Confinement with Kierkegaard in Brussels

Confinement with Kierkegaard in Brussels

Anxiety was not the first word that came to my mind when the quarantine was imposed on all of us. The right word was rather boredom, especially in Brussels. I mean this in a positive way. Consider Newton. Confined to his home in Woolsthorpe because of the Great Plague that ravaged London in 1666, Isaac Newton discovered the universal law of gravitation. In the absence of external distractions that would have engulfed his attention, he chose to delve into the depths of his mind. Creativity ensues from boredom, although it is doubtful whether this is the case for all of us. Some may never engage in the frustration and effort to fill the emptiness that comes with boredom. They’d bath in the ocean of indifference, oblivious both of the others and themselves.

Anxiety began to raise its restless head when the corona-numbers in Belgium came pouring in. A week or so after Italy’s daily announcement of the hundreds of deaths caused by COVID-19, Belgium became the country with the highest coronavirus death rate in the world. And ever since, it has maintained its pole position. In addition, Belgium is amongst the first ten countries in the world in terms of coronavirus cases per 100.000 inhabitants, alongside Luxembourg, Spain, Qatar, Iceland, Vatican City, Gibraltar, etc. Not a rosy picture, even though the counting is based on the official total number of tests being performed. Because these numbers can be misleading (no tests, no cases), you go back to the death rate, which, for a country like Belgium (11.4 million inhabitants), is very high (8016 deaths, as of May 5). According to the government crisis centre, Belgium’s official death toll includes the suspected cases as well, and this, again, might not offer a reliable comparison to other countries. The uncertainty engulfing each number causes what the Danish philosopher Søren Kierkegaard calls dizziness, the lightheadedness we feel when myriad possibilities are spinning around us. We are free to choose what to believe, and the deeper we look into the abyss of our imagination, the woozier we get.

 

The Aesthetic or the Ethical life?

Billions of people have been placed under quarantine because of our collective fight against “an invisible enemy”, how Emmanuel Macron called the virus. Each one of us is responsible for the other, who becomes an extension of our selves. Nevertheless, fears have emerged that government restrictions infringe upon our civil liberties. That in time, freedom, this supreme value, will be a haggard memory we hold onto nostalgically.

What is the point of freedom if not to enable us to become a better version of ourselves?, Kierkegaard would have asked.

Either/Or is the book he published in 1843. The title is inspired by Aristotle’s principle of contradiction, which states that when we are faced with two contradictory statements, one has to be false and the other true. In the same vein, Kierkegaard views the human existence from two different standpoints: the aesthetic exploration of life and the ethical realm. These are not solely ways of living one’s life, but stages of learning as well.

Approaching life aesthetically means living it to the fullest, in the most hedonistic way possible. Do you want to use public transport without a mask? Go for it! In case you are tested positive for the virus, is the government allowed to track your contacts via the coronavirus app to stop the virus from spreading? Belgium intends to do so starting May 4. Well, delicate question, it is an invasion of privacy. To the aesthetic being, freedom means authenticity, that is, no deviation from the real self and subjective pleasures. Kierkegaard compares this mode of life to a child’s development stage, when the child has no sense of responsibility because to him only the present matters, and there is no past and future. The aesthetic being is static, true to himself, but confined within his self.

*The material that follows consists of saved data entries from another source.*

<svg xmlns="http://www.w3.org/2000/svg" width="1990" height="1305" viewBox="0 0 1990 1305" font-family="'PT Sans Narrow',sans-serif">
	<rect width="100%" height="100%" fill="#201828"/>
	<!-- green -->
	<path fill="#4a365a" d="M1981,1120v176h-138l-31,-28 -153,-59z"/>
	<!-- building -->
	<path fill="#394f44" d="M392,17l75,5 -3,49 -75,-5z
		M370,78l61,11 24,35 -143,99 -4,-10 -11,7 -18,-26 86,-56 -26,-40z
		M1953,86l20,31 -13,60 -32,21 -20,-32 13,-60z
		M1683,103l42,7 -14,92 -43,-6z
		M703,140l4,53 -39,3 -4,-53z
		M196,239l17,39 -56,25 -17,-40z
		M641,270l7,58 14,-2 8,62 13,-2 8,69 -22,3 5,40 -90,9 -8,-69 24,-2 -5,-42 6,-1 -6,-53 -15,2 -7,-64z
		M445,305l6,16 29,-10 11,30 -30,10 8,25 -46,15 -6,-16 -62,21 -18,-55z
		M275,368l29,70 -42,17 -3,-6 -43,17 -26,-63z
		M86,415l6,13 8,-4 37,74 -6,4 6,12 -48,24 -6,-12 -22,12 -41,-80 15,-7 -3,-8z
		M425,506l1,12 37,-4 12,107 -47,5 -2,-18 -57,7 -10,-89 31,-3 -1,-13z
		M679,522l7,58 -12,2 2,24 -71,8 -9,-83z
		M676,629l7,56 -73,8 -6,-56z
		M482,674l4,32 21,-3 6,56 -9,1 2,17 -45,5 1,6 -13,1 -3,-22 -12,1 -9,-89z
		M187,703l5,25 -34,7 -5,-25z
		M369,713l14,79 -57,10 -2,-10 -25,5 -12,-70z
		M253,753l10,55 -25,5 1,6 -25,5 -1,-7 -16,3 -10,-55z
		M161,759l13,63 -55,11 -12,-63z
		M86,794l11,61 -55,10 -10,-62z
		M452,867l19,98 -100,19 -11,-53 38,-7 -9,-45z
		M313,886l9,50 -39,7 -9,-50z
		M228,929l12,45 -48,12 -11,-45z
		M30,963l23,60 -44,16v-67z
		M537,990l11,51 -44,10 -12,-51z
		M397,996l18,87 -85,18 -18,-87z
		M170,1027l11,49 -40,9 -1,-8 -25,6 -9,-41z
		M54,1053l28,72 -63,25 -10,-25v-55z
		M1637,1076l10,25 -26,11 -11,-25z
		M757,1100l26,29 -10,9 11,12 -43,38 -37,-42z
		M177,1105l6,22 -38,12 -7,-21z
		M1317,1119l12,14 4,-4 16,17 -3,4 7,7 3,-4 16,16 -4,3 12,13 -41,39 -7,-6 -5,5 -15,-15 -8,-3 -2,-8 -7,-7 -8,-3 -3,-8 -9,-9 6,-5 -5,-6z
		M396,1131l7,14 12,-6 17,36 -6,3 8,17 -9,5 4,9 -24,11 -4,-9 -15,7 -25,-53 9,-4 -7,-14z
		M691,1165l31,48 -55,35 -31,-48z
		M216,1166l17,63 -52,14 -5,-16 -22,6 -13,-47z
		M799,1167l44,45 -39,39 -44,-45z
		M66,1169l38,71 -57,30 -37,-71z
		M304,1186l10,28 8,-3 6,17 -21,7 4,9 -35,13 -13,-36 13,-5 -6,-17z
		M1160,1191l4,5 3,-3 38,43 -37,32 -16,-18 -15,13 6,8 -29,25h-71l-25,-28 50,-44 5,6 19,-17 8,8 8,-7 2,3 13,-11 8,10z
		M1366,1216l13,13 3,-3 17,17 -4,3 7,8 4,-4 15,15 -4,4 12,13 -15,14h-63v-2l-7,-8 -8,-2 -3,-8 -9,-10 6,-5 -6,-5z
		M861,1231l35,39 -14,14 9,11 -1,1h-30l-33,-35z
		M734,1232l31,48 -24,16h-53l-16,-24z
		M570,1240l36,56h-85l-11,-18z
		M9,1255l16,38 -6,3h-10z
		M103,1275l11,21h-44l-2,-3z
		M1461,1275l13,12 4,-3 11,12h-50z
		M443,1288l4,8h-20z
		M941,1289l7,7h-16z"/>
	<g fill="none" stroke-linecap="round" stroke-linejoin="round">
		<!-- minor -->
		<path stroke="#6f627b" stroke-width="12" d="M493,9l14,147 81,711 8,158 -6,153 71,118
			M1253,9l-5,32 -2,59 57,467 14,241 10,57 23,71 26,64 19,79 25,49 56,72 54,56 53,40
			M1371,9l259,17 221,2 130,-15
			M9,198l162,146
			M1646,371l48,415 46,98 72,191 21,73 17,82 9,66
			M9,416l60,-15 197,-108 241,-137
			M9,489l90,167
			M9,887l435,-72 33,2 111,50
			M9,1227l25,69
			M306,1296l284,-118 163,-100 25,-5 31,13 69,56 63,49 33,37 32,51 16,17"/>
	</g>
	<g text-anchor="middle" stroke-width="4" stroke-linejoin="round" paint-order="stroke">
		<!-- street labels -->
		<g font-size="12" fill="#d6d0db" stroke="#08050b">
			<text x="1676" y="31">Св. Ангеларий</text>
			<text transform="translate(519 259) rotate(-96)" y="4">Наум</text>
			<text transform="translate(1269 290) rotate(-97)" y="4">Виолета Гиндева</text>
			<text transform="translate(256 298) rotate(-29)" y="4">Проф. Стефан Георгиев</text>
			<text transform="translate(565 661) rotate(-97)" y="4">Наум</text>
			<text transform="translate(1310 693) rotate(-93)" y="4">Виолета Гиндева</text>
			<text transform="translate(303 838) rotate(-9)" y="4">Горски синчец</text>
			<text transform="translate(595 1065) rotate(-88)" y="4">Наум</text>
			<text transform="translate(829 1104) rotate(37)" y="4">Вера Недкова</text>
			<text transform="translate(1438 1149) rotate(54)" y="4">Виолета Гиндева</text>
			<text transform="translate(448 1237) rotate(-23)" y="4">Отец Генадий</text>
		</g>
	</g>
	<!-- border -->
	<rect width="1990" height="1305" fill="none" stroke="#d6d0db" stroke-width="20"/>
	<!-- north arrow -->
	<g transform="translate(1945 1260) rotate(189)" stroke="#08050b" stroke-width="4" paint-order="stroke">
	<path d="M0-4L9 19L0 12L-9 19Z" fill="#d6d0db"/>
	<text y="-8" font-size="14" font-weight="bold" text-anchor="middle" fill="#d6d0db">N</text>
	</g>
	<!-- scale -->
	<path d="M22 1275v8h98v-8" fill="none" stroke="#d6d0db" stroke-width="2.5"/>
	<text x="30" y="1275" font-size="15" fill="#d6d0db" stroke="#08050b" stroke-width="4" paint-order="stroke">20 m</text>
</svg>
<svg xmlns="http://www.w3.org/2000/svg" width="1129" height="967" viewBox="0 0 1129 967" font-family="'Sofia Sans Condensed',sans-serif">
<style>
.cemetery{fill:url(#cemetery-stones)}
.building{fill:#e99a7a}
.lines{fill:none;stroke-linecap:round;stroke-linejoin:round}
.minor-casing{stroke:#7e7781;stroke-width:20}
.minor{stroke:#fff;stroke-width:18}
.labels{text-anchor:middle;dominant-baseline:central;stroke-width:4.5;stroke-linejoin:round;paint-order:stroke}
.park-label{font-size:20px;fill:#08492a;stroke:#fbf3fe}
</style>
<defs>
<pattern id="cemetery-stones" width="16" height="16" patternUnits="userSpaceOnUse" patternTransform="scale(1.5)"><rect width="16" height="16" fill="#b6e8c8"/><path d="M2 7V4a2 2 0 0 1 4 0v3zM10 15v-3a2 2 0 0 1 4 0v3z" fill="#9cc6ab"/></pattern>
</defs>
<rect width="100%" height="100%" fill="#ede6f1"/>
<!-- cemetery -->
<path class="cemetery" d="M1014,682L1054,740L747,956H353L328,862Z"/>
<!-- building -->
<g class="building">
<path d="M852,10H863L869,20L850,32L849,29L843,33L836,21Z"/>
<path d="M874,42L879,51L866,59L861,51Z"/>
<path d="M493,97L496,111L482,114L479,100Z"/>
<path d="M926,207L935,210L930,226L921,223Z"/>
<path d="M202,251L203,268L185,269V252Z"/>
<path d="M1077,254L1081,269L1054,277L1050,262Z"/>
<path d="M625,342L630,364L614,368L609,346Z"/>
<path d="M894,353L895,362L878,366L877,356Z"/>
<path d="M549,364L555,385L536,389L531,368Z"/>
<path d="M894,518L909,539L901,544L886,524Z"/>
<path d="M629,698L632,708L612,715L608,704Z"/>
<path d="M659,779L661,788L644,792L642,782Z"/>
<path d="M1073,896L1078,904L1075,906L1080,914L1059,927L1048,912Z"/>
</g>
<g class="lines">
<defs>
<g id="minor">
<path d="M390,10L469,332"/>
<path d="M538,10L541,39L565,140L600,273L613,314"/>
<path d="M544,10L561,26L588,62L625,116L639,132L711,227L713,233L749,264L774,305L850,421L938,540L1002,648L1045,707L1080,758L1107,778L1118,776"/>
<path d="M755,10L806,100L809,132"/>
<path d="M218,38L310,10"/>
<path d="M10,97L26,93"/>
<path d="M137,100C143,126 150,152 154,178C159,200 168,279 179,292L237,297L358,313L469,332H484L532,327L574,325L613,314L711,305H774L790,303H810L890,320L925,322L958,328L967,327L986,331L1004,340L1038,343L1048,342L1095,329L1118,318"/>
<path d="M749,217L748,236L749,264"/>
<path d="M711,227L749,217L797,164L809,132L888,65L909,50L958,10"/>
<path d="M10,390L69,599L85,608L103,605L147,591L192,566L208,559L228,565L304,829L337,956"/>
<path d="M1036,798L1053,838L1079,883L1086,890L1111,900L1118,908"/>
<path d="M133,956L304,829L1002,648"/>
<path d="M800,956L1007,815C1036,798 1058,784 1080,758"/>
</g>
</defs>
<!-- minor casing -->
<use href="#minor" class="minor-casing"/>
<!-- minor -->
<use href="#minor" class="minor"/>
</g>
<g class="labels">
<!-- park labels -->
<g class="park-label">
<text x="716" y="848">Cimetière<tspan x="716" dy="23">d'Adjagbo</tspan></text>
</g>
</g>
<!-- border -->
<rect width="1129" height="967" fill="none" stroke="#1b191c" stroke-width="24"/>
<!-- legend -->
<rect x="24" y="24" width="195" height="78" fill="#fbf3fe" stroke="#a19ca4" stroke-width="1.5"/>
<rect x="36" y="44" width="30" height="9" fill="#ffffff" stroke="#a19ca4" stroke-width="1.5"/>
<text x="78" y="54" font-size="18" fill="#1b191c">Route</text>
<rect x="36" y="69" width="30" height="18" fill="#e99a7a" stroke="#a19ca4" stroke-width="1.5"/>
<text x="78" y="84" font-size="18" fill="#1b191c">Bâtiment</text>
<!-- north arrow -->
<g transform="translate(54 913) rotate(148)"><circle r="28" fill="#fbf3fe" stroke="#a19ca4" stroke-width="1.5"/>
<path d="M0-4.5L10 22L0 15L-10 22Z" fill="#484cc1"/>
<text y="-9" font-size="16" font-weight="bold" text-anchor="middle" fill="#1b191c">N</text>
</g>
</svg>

On the contrary, the ethical life brings the presence of the others to the foreground. One’s freedom takes on a new meaning, being married with critical self-reflection. By being held accountable, the self surpasses itself. It is not static anymore. Kierkegaard said that true freedom arises when you face both the past and the future, when you confront the human condition. That is, when you “discover a second face hidden behind the one you see” in yourself.

We do not lose our freedom when we comply to the restrictions meant to end this pandemic. If anything, we gain a fuller version of it. Because we become more human.

Disclaimer: The views and opinions expressed in this article are those of the author and do not represent the views of the platform.